Linear Algebra and Multivariable Calculus
The pathways to advanced mathematics courses all begin with linear algebra and multivariable calculus. The standard prerequisite for most linear algebra and multivariable calculus courses includes two semesters of calculus (with the exception of MATH 2310, which requires only one semester of calculus).
First, Be Prepared
Students who attempt a course without adequate preparation often find themselves struggling at some point in the semester. This can be true even for students who have been highly successful in their math courses in the past. Linear algebra and multivariable calculus can be taught using different approaches, so it is important to pay attention to course prerequisites. MATH 2210-2220 uses tools and techniques developed in linear algebra (MATH 2210, taken first) to develop multivariable and vector calculus (MATH 2220). MATH 1920-2930-2940 is designed for engineers and physical sciences students who will need some of the concepts from vector calculus early in their physics courses, and so the sequence begins with multivariable calculus (MATH 1920) and assumes no prior knowledge of linear algebra.

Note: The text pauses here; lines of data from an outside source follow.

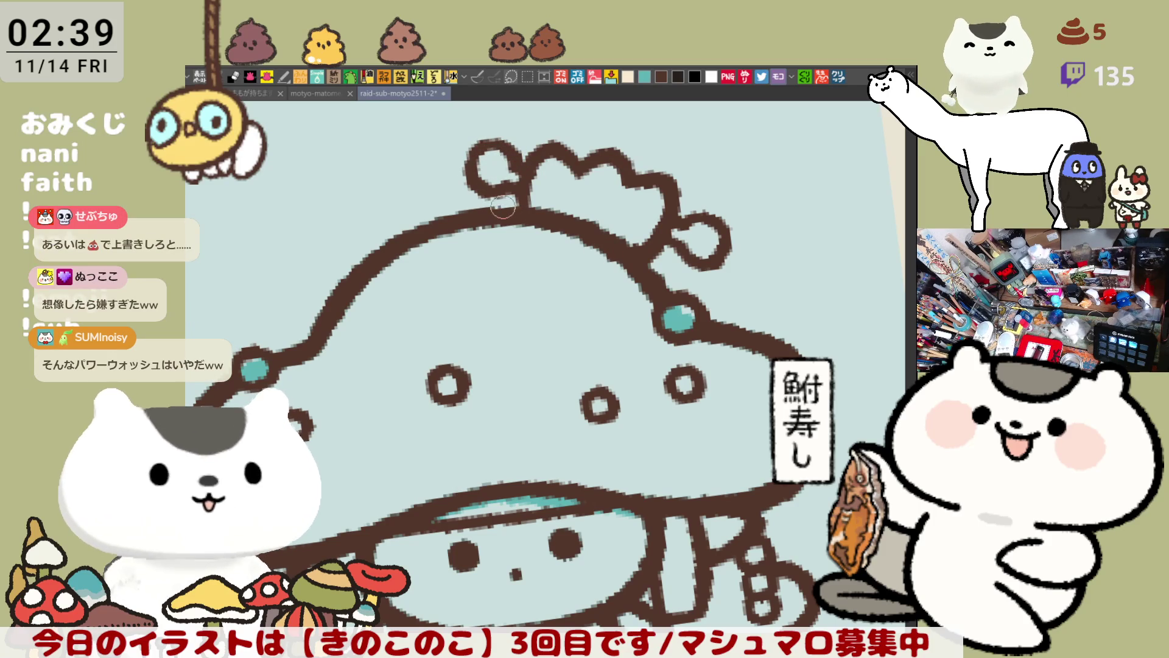
Dab a teal dot on the cap outline and draw a small brown ring below the crown.
mouse_move(502, 208)
mouse_down()
mouse_move(506, 225)
mouse_move(501, 199)
mouse_move(491, 202)
mouse_move(513, 208)
mouse_move(473, 215)
mouse_move(473, 231)
mouse_up()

Course prerequistes are meant to be completed in their entirety before attempting the next course in the sequence. Taking two courses simultaneously when one is a prerequisite for the other is not advised.
MATH 2210-2220 is taught at a higher theoretical level than MATH 1110-1120. For example, in 2210 certain abstract concepts such as vector spaces are introduced, theorems are carefully stated, and many of these theorems are proved. MATH 2210 is primarily a linear algebra course, but it also provides an introduction to linear ordinary differential equations. Some of the linear algebra in MATH 2210 is then used to develop multivariable and vector calculus in MATH 2220. MATH 2210 does not provide adequate preparation for MATH 2240.
MATH 2210-2220 is good preparation to begin a math major. Half of Cornell math majors take this sequence.
MATH 2230-2240 is “integrated” in the sense that both linear algebra and multivariable calculus are taught in each semester, rather than covered in separate semesters (as in 2210-2220). The sequence is taught at a higher level of mathematical sophistication than MATH 2210-2220, particularly the portion dealing with vector calculus. The most successful students in MATH 2230-2240 begin with extenstive mathematical experience and interest. Many have seen some vector calculus and linear algebra, and most are comfortable writing proofs.
Only 17% of Cornell math majors take this sequence. Those who find MATH 2230 too challenging or time-consuming may drop down to MATH 2210 at the beginning of the term or may continue with MATH 2220 instead of 2240. Students who are considering MATH 2230 but are unsure if it is the right choice should pre-enroll in MATH 2210 and talk to an advisor after arriving at Cornell, then may transfer into 2230 if advised to do so.
The defining characteristic of this sequence is its rapid and utilitarian coverage of a wide variety of mathematical topics important in engineering and the physical sciences. Although MATH 1910-1920-2930-2940 covers more topics than other programs, the courses in the sequence cover those topics in somewhat lesser depth and with less attention to theoretical background, particularly when compared to MATH 2210-2220 and MATH 2230-2240. MATH 1920 covers multivariable calculus, MATH 2930 is a course in ordinary and partial differential equations, and MATH 2940 is a linear algebra course. MATH 1920 is the prerequisite for both MATH 2930 and 2940, which are independent and can be taken in either order. MATH 1920 and 2940 are sufficient prerequisites for most higher-level math courses. In fact, some engineering programs do not require 2930.
MATH 2130 is a course with many different topics, including differential equations and multivariable calculus. MATH 2310 is an applied linear algebra course that is less theoretical than 2210. The only prerequisite for MATH 2310 is MATH 1110, but it is also a good option for students who have taken MATH 2130 and want to learn some linear algebra. Both courses are intended for students who do not expect to take more advanced math courses.
Transfer Credit and Placement
Mathematically advanced high school students who have taken a linear algebra or multivariable calculus course will not receive transfer credit if the course was taught in a high school to high school students (even if the college provides a transcript) or if the course is used to satisfy high school graduation requirements. Repeating the material at Cornell may be necessary if the student’s college or major requires it; otherwise, more advanced courses with a linear algebra or multivariable calculus prerequisite may be attempted if the student is confident in his/her mastery of the material. When in doubt, speak with the course instructor or the director of undergraduate studies in math.